*PROBLEM REQUIREMENTS*. Whenever the string "worn" turns up in a line of the data below, copy that line.

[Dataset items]
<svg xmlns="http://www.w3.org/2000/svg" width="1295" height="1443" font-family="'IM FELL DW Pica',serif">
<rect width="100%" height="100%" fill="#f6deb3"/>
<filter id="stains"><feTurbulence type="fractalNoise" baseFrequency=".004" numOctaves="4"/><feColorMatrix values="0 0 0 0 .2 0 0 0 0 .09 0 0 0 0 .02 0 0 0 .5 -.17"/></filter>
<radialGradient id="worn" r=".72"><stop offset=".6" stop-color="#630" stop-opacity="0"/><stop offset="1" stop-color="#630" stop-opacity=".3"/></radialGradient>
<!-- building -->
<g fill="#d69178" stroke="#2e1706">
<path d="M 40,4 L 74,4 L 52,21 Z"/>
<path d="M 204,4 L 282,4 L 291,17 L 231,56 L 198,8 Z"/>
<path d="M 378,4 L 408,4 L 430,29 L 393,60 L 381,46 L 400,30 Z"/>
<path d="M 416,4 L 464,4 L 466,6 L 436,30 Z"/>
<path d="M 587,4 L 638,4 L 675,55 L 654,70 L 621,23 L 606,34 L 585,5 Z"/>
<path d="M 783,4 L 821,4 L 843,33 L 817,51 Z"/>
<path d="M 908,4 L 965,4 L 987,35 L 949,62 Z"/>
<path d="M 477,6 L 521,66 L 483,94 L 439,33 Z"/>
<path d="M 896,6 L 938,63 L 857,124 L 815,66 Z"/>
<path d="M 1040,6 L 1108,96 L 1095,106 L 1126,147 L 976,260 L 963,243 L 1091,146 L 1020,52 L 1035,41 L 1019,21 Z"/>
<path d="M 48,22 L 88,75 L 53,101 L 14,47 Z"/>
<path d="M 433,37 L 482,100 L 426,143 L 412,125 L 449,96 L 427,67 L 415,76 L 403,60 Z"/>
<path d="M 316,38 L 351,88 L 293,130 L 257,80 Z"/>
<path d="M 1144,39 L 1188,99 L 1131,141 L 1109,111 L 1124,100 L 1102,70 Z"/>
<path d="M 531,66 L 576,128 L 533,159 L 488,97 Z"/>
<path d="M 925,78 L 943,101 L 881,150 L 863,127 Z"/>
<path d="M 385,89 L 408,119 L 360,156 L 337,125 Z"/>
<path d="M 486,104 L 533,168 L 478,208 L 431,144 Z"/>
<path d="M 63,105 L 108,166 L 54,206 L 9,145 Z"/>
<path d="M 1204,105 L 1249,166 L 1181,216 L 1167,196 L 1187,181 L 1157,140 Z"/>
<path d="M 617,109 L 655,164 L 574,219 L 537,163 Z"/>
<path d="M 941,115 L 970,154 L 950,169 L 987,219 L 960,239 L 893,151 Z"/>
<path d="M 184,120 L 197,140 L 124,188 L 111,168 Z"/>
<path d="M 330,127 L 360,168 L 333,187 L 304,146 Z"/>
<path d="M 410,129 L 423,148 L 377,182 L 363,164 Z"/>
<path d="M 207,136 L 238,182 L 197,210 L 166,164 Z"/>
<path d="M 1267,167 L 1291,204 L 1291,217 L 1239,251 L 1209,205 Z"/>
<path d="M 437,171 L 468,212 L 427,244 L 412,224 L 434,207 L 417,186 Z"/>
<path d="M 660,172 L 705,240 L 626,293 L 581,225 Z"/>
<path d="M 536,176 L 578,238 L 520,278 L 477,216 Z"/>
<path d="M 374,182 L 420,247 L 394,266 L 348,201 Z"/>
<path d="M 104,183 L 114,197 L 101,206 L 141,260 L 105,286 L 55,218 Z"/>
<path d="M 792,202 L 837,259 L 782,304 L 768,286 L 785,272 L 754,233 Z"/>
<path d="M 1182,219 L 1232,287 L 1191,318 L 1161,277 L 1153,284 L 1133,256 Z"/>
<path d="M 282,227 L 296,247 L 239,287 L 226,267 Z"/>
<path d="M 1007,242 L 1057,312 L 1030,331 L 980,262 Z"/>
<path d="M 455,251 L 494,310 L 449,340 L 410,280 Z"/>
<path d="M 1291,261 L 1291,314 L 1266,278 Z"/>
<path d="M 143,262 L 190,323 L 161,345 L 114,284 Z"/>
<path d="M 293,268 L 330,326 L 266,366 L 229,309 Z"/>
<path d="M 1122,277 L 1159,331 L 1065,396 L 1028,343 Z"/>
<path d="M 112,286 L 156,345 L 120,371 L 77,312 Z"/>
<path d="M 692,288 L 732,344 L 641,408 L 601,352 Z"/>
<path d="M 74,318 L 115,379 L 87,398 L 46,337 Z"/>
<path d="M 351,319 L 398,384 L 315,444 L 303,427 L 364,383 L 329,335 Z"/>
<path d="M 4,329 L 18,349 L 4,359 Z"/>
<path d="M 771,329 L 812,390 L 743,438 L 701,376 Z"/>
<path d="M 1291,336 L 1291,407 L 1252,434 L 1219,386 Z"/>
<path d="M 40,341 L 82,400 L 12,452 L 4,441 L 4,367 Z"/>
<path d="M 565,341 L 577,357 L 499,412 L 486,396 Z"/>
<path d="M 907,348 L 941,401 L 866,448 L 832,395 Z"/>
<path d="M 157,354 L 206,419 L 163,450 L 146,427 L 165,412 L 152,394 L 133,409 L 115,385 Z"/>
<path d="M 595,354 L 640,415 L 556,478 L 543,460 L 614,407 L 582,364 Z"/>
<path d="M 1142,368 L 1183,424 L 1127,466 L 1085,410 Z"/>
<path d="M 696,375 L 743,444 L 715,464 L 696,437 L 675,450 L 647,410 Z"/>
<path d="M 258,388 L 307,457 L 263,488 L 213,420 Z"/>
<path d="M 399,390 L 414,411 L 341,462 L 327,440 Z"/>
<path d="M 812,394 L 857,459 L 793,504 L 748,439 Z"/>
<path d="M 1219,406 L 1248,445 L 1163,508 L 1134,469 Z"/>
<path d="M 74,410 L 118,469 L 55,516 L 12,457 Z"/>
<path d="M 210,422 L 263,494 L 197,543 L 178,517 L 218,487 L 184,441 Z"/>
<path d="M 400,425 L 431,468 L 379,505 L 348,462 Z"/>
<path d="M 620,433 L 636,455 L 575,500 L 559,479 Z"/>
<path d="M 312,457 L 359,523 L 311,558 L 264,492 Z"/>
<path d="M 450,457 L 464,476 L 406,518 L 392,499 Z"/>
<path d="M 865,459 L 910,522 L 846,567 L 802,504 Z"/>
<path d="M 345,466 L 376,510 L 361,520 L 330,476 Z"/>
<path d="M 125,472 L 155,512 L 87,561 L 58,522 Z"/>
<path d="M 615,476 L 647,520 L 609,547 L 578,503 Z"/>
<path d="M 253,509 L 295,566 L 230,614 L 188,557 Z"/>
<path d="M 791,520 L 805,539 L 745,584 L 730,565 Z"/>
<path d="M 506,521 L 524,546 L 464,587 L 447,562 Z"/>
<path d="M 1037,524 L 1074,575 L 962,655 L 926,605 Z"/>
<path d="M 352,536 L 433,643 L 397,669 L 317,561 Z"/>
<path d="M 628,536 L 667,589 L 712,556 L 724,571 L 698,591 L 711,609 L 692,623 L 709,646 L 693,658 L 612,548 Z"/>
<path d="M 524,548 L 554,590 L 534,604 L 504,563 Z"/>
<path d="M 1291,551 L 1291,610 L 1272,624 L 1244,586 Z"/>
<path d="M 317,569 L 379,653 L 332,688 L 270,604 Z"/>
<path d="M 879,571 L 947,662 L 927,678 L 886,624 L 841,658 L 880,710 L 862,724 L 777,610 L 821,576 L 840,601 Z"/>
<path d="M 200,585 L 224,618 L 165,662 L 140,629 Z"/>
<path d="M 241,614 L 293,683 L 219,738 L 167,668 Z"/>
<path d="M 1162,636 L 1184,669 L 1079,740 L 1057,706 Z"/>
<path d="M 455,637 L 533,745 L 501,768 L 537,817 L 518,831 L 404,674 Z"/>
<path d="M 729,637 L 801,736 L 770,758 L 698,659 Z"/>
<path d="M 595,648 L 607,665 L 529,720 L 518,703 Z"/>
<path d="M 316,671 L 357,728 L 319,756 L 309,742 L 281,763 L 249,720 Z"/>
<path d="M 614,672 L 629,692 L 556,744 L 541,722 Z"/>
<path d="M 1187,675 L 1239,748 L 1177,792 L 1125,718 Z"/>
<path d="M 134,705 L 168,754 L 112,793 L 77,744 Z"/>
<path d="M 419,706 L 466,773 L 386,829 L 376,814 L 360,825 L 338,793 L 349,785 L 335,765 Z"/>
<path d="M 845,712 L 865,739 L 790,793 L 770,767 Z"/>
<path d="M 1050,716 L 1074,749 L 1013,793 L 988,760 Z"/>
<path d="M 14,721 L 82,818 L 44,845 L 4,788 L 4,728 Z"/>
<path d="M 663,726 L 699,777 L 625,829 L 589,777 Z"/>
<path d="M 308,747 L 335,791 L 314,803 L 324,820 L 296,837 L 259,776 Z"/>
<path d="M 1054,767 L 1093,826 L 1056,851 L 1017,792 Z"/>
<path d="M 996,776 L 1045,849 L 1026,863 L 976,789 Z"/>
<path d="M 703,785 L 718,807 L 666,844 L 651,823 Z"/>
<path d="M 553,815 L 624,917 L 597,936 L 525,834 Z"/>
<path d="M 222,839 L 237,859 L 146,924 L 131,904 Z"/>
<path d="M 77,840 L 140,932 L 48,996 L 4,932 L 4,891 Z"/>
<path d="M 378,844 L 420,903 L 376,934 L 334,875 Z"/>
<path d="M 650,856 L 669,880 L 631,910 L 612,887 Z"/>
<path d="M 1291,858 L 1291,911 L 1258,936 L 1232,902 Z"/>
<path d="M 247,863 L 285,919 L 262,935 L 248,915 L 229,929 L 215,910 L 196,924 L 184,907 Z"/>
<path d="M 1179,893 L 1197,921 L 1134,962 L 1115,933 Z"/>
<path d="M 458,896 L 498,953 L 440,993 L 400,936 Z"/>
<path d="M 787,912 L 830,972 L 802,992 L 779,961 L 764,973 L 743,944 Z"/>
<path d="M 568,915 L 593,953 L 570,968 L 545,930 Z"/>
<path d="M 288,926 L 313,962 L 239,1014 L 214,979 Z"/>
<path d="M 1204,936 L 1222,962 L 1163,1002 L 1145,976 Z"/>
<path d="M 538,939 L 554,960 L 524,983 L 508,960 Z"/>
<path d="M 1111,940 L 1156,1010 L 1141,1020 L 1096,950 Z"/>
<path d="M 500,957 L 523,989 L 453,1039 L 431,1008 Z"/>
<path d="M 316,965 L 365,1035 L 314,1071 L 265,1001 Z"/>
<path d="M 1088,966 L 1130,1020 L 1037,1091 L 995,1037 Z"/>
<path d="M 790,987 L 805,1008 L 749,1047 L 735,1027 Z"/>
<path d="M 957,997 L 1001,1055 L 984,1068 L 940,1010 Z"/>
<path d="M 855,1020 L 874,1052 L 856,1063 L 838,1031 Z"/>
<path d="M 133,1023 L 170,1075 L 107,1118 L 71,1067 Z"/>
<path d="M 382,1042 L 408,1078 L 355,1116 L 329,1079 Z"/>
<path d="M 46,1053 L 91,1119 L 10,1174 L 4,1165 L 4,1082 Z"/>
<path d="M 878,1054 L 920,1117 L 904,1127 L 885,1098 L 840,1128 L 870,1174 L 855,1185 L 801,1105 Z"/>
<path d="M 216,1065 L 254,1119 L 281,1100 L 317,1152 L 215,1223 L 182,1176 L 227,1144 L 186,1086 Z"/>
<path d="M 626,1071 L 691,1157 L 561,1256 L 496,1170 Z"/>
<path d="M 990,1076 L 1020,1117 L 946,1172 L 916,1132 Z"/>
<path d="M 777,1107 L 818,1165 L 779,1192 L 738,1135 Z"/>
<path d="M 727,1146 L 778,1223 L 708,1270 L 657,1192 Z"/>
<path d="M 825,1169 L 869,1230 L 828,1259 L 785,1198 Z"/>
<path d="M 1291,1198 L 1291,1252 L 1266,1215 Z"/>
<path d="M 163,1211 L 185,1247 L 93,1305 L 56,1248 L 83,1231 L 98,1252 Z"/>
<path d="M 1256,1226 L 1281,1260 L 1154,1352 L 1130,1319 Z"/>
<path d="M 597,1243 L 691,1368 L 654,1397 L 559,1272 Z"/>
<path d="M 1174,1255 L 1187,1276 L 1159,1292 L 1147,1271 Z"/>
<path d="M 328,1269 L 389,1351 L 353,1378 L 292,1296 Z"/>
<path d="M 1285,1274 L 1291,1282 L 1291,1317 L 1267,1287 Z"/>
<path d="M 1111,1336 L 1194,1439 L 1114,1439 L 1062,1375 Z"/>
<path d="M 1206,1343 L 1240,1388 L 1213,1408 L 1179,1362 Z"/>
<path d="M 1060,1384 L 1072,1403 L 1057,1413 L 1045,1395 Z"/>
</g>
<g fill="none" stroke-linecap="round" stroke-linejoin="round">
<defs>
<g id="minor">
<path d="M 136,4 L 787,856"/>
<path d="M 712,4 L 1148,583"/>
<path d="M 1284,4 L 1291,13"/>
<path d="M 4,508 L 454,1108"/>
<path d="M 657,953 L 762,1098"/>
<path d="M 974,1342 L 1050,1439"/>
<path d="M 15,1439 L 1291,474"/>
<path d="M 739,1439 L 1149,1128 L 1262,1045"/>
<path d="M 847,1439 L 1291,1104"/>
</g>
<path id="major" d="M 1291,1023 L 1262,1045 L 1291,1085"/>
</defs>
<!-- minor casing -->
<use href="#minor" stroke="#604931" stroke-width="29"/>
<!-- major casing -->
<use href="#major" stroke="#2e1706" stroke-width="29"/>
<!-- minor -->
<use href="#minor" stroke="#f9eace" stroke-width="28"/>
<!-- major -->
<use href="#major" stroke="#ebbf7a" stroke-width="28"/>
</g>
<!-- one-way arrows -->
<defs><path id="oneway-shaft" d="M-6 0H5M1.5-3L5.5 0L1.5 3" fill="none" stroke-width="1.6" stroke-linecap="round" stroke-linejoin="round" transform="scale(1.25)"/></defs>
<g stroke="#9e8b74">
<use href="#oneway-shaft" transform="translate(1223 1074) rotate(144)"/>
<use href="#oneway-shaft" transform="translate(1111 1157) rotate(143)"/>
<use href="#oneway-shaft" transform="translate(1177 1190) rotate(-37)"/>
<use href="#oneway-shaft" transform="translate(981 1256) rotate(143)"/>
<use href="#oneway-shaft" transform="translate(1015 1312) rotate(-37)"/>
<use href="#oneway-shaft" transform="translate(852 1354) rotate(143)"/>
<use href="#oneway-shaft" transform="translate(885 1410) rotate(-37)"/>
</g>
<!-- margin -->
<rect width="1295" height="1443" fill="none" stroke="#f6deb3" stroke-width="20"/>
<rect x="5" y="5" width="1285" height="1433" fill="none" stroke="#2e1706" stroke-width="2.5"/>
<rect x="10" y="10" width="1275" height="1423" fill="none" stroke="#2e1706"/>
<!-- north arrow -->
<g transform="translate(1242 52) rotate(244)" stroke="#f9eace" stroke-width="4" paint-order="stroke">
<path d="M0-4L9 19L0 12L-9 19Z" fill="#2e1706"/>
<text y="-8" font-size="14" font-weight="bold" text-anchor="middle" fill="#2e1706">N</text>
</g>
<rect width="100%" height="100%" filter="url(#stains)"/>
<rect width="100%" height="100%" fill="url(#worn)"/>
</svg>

*FINAL ANSWER*.
<radialGradient id="worn" r=".72"><stop offset=".6" stop-color="#630" stop-opacity="0"/><stop offset="1" stop-color="#630" stop-opacity=".3"/></radialGradient>
<rect width="100%" height="100%" fill="url(#worn)"/>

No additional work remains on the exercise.